Getting into the rhythm of a sailboat race, realizing first-hand the excitement and frustrations of the sport, preparing mentally for each race, “knowing when to tack”, these are all things that coaches must be able to talk to their players about, and talking to them about these things is so much more clear and present when done by someone who is actually good at them, and has done them recently at a high level.

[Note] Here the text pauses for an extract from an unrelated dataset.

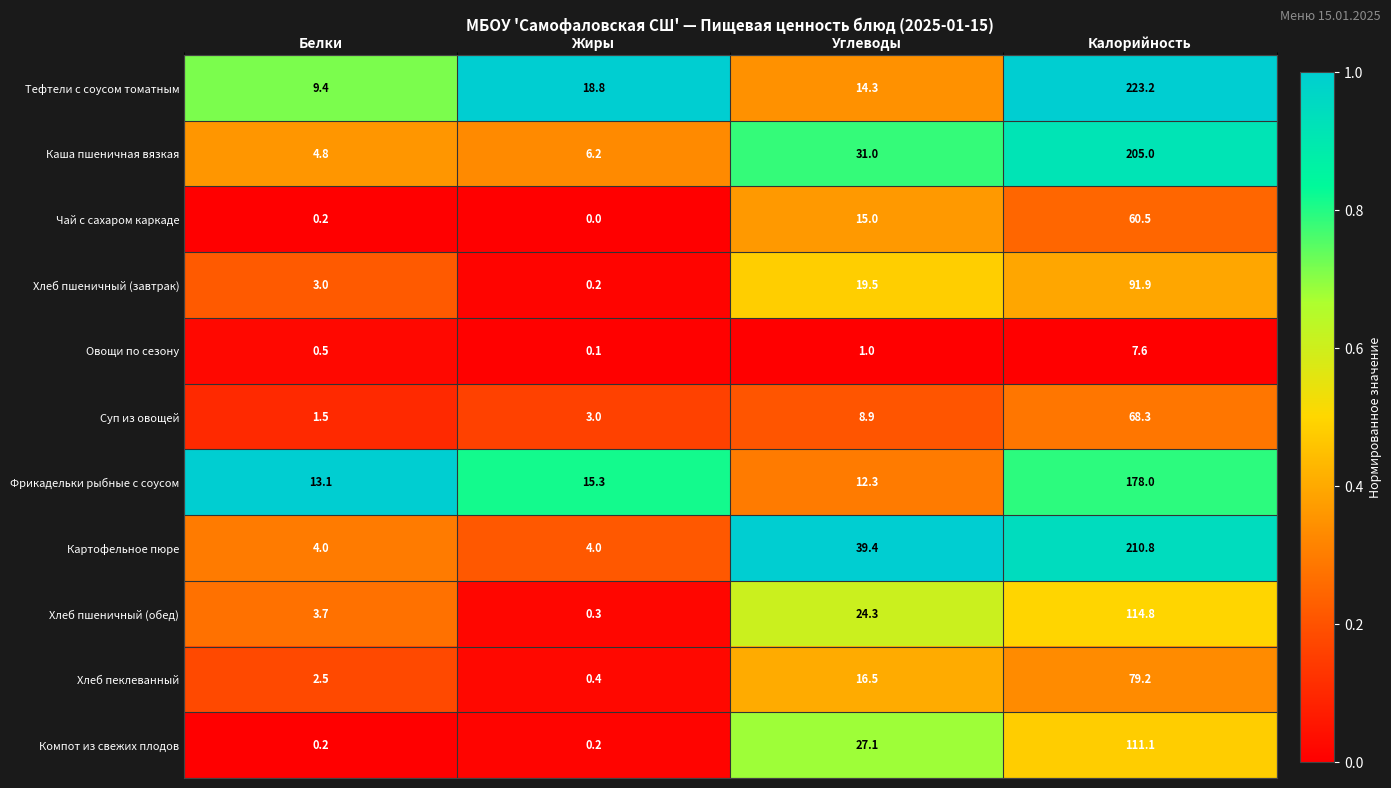

The value of Фрикадельки рыбные с соусом at Жиры is 6.5. True or false?

False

For example, it was always easy for me to say to a team, “make sure when you are in FJ’s at the starting line to allow yourself more leeward room to accelerate since the foils are small and the boats need to go bow down first before they start lifting.” It was really easy to say. It was quite another thing to actually do it, and to go out on the starting line, in FJ’s, and practice what I preached. That was a LOT harder, and I drew a great deal of empathy with my players from that situation and recognized better ways to talk about it and to talk them through it, having been there myself. This is especially true in team racing, where coaches can see plays easily on the coach boat or on the drawing board, but it’s one thing to talk about a mark trap at Mark 1; it’s another thing altogether to go out and be able to execute it. Without being, or having been, in the arena, sailing advice and technical coaching can be somewhat hollow compared to other sailing coaches who know it first-hand and live what they coach.
So, when you look to your coaches for advice or to get to that next level, or if you are a interested in sailing in a college program, take a moment and check out the coaches resumes, just as they will most assuredly be checking yours. The list that makes coaches good coaches should be there for sure, but see if the coaches list how, or if, they stay current in their profession and have the passion to go out on the racecourse themselves. Great coaches usually always have a story, and very recent one, of a lesson learned at a regatta they sailed in themselves. They love to sail and get better, if only to become a better sailor and coach.
While there is a short list of coaches who choose to (and can) do it all, many top collegiate programs now share these coaching qualities by hiring an assistant or co-head coach, who is very often a recent college sailing alumnus and is active in dinghy racing and brings that empathy, right away, to the team. The head coach then ties everything together with experience, maturity, management, and knowledge of the game.
If you’ve ever noticed, baseball coaches actually suit up for games even though they certainly won’t be playing. This historically comes from the old “player-coach” model, and perhaps, this connects them with the game and the player more intimately. Sailing offers the unique ability for all ages to compete at the highest levels of the sport, and great sailing coaches take advantage of this, “suiting up” themselves and making themselves better at coaching by sailing competitively.